Low-rate Denial of service (LDoS) attacks has become one of the biggest threats to the Internet, cloud computing platforms, and big data centers. As an evolutionary species of DDoS attack, LDoS attack is essentially different from the DDoS attack. DDoS attacks are the behavior of malicious blocking legitimate network traffic by destroying the targets and the infrastructure around it with huge network traffic. While, LDoS attacks are the behavior of intentional degrading the quality of TCP links by throttling TCP flows to a small fraction of its ideal rate with periodic small pulse sequence. Hence, LDoS attack has a very small flow (around 10%-20% of the background traffic), it is easy to eluding the detection of routers and counter-DoS mechanisms. We try to reveal the mechanism of the LDoS attack and attempt to figure out the generation principle of LDoS attack in this paper.

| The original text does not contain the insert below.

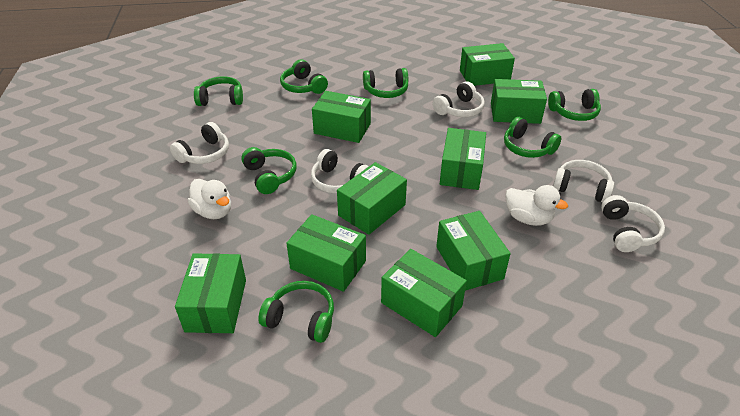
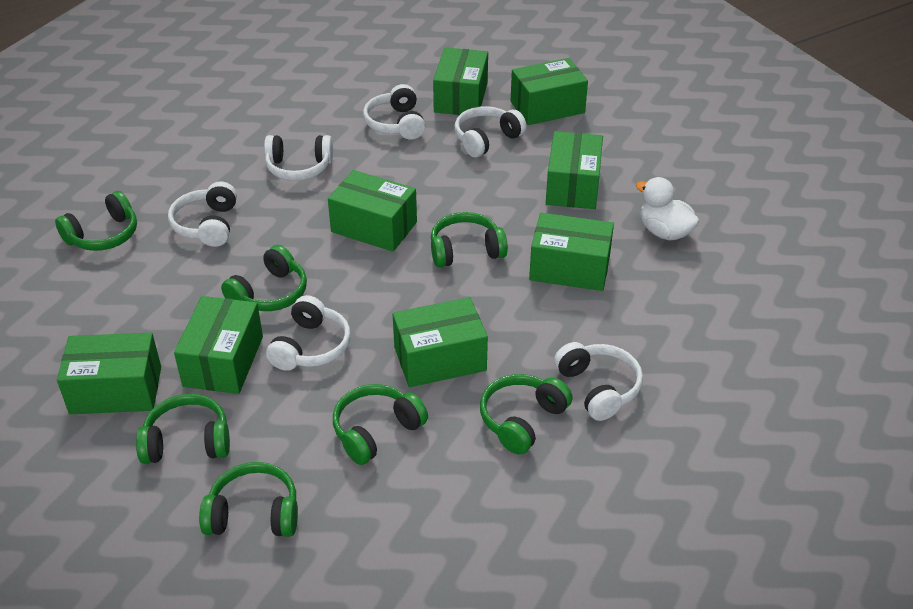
green box: 9 -> 8
white duck: 2 -> 1
white headphones: 5 -> 6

We classify the LDoS attacks and existing defense methods according to time domain and frequency domain in which detection and defense are performed. Furthermore, we highlight the filter approach to defense against LDoS attack. The initial purpose of our work is to encourage researchers to study effective ways to detect and defend against LDoS attacks with innovation and aggressiveness.